I am often faced with the following question from customers: "Can you tell me specifically what we need to do to comply with HIPAA’s information system activity review requirement…What is ‘reasonable and appropriate’?"
As with many government requirements, there is confusion and misunderstanding of the Security Rule that results in many gaps in organizations’ healthcare security and compliance programs. The below excerpt is from the HHS site, defining the general rules:
The general section of this document states:
"What is appropriate for a particular covered entity will depend on the nature of the covered entity’s business, as well as the covered entity’s size and resources."
We all understand that it is impossible to manually look at all patient access logs from all systems that contain e-PHI to safeguard patient information. But we can’t take the stance, “I am a small covered entity (or Business Associate) and do not have the resources to devote to this problem,” and simply choose to do nothing. I doubt this would fly with the Office of Civil Rights during an audit.

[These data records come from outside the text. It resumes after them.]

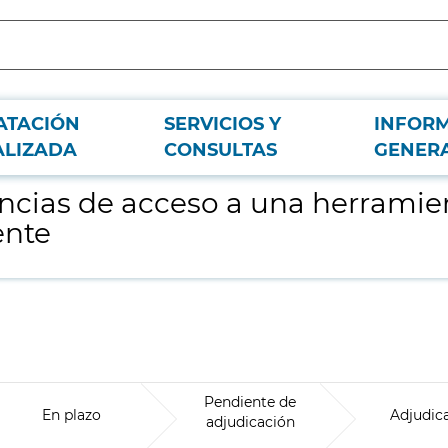
ATACIÓN
SERVICIOS Y
INFOR
para la evaluación de la competencia digital docente
ALIZADA
CONSULTAS
GENER
encias de acceso a una herramie
ente
Pendiente de
En plazo
Adjudic
adjudicación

At Iatric Systems, we believe that every organization, regardless of size, should be using technology to help identify potential privacy breaches. Computers are great for doing the heavy lifting when it comes to reviewing audit logs and can sift through the thousands or millions of accesses that happen in an organization every day and provide you with a list of the ones that are most likely to be inappropriate.
By using technology that can identify the accesses that are most likely inappropriate, organizations can apply a risk-based approach to patient privacy, which will satisfy the "reasonable and appropriate" measure.
So, if your organization determines that based on size and resources you can only investigate 50 or 100 accesses per month, and you use technology to point you to the ones that are the most likely to be inappropriate, you stand a much better chance of the OCR agreeing with you than an organization that does not.
In 2014, Iatric Systems worked with our customer Intermountain Healthcare to create a product called Auditor’s Desktop that uses analytics to identify and rank the most probable cases of privacy breaches.
Every night, Auditor’s Desktop runs algorithms against newly imported access logs, assigns weights to each specific case, and then ranks them by severity, so the organization’s Patient Privacy Officer can easily make an audit determination. Using this risk-based approach, healthcare organizations can see, at a glance, those cases that require further investigation.
Monthly, we hold a webcast demonstration showing how this can be accomplished.
In summary, a health care organization must implement an information system activity review process that is reasonable and appropriate for the size and resources of their organization, while remembering that doing nothing is not a viable option.
The information system activity review process is a key component in the continuum of diligence that helps to maintain patient trust, and maintaining patient trust is crucial in providing great quality care.